Article 5 : Le montant de la condamnation prononcée par l'article 5 du jugement attaqué, à l'encontre de la société SFR Fibre et au bénéfice de la société Triverio Construction, soit la somme de 10 829 euros hors taxes majorée de la taxe sur la valeur ajoutée au taux applicable, est portée au montant hors taxes de 67 820 euros, majorée de la taxe sur la valeur ajoutée d'un montant de 13 292,72 euros.

Article 6 : Le montant de la condamnation prononcée au précédent article sera assorti, pour son montant hors taxes, des intérêts moratoires au taux légal à compter du 31 août 2017 ainsi que de la capitalisation annuelle des intérêts à compter du 31 août 2008.

Article 7 : Les articles 2, 4 et 5 du jugement attaqué sont réformés en ce qu'ils ont de contraire au présent arrêt.

Article 8 : L'article 7 du jugement attaqué est annulé en tant qu'il met à la charge de la commune d'Antibes une somme au titre de l'article L. 761-1 du code de justice administrative.

Article 9 : La demande à laquelle cette disposition de l'article 7 du jugement fait droit est rejetée.

Article 10 : La société Veolia et la société SFR Fibre verseront chacune une somme de 1 000 euros à la société Triverio Construction en application de l'article L. 761-1 du code de justice administrative.

Article 11 : Le surplus des conclusions de l'ensemble des parties est rejeté.
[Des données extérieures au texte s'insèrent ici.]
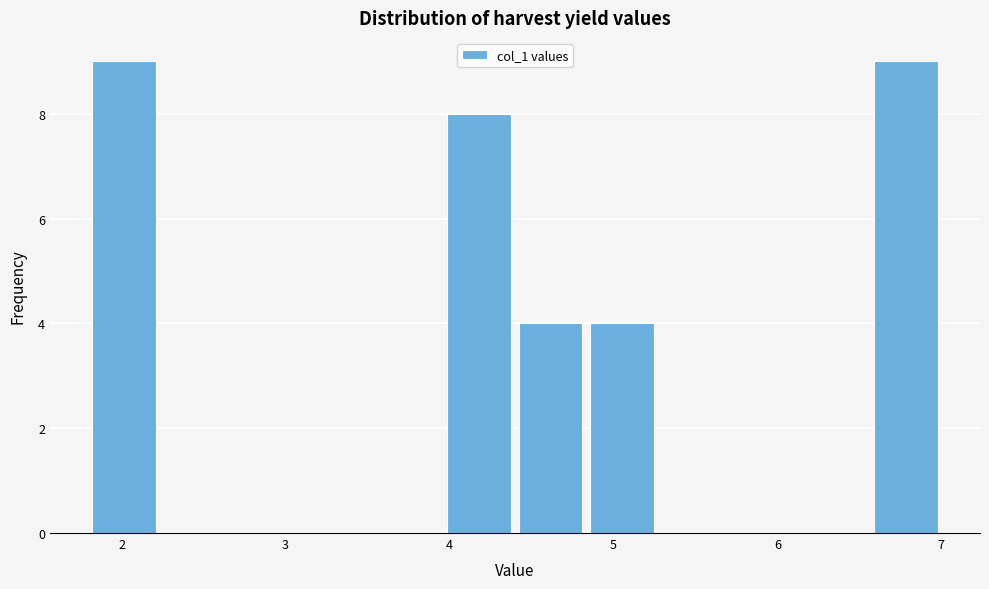

How tall is the bar that spans 1.8 to 2.2 on the x-axis? Neither the bar edges nor the heights are printed on the chart, so give them approximately, as read against the axes.

9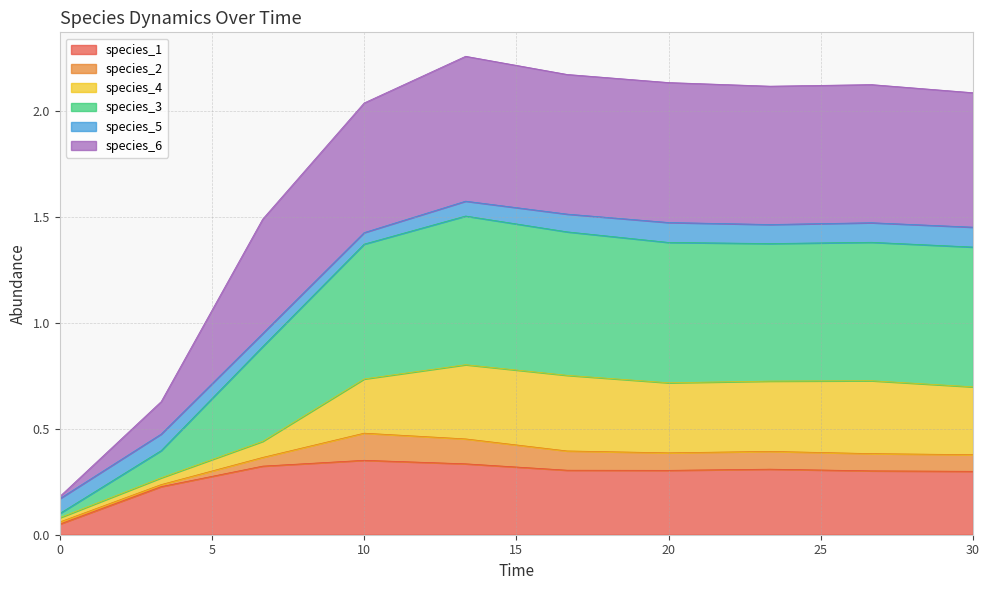

True or false: species_6 and species_1 intersect in this chart.

False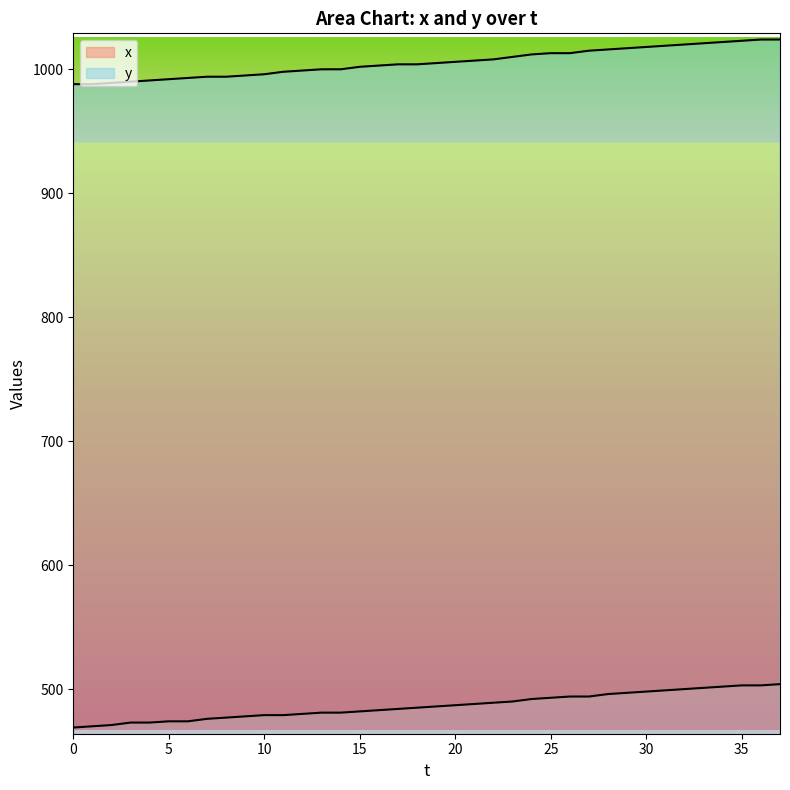

Which series has the largest range (max minus min)?

y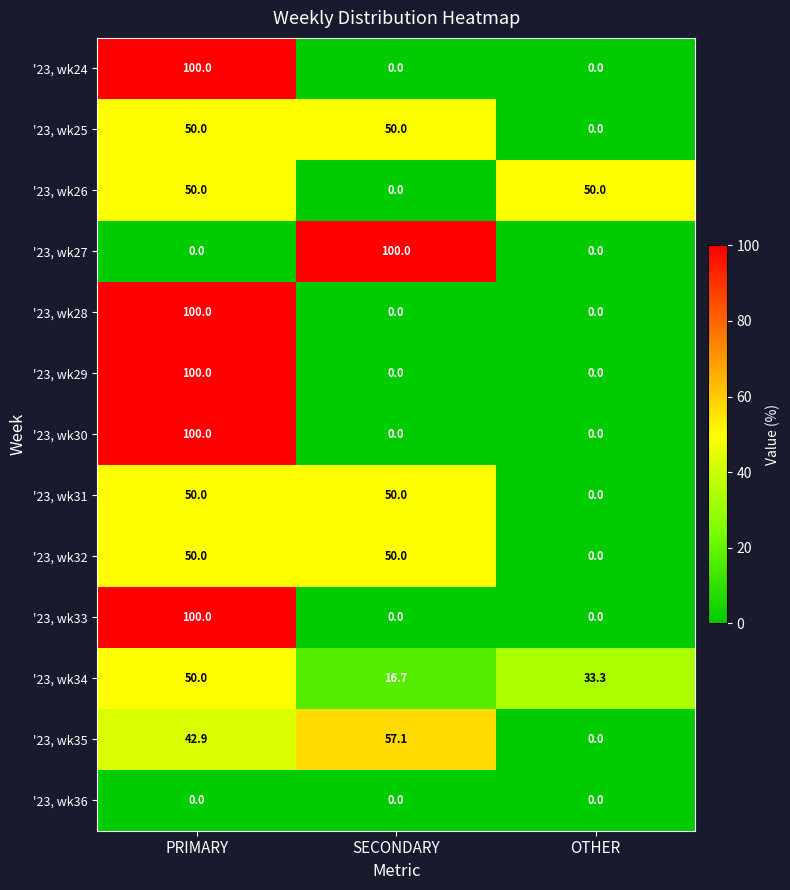

What is the difference between the '23, wk27 values at OTHER and SECONDARY?

100.0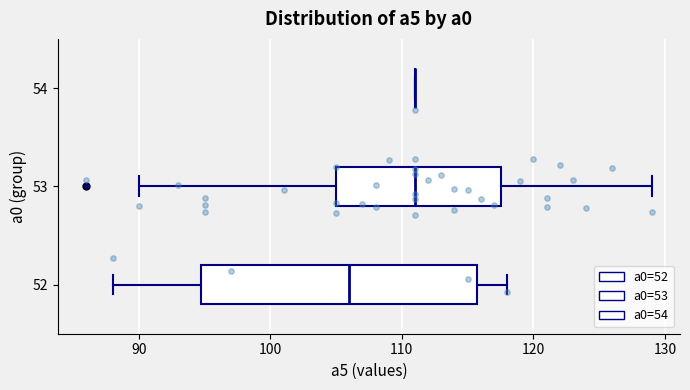

Reading bottom to top, read every box against the x-axis: the position of its median line, the range the box covers, and the ends of its whiskers. The values are not printed on the chart, so give them approximately, as read against the axis.

52: median 106, box 95 to 116, whiskers 88 to 118
53: median 111, box 105 to 118, whiskers 90 to 129
54: box collapsed to a line at 111, whiskers 111 to 111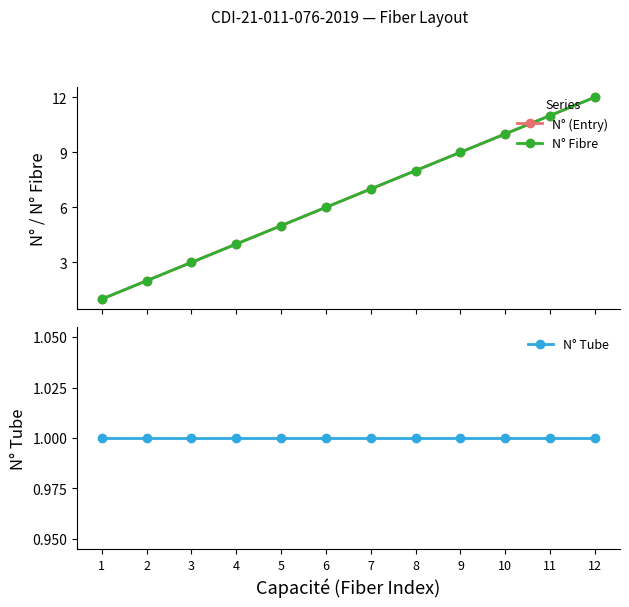

What is the spread (max minus min) of values at 2?

1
Article 12 : Le présent arrêt sera notifié à la société Triverio Construction, à la commune d'Antibes, à la société Veolia eau - compagnie générale des eaux, à la société SFR Fibre, à la société Artelia et à la société GRDF.

Délibéré après l'audience du 10 octobre 2022, où siégeaient :

- M. Alexandre Badie, président,

- M. Renaud Thielé, président assesseur,

- Mme Isabelle Gougot, première conseillère.

Rendu public par mise à disposition au greffe le 31 octobre 2022.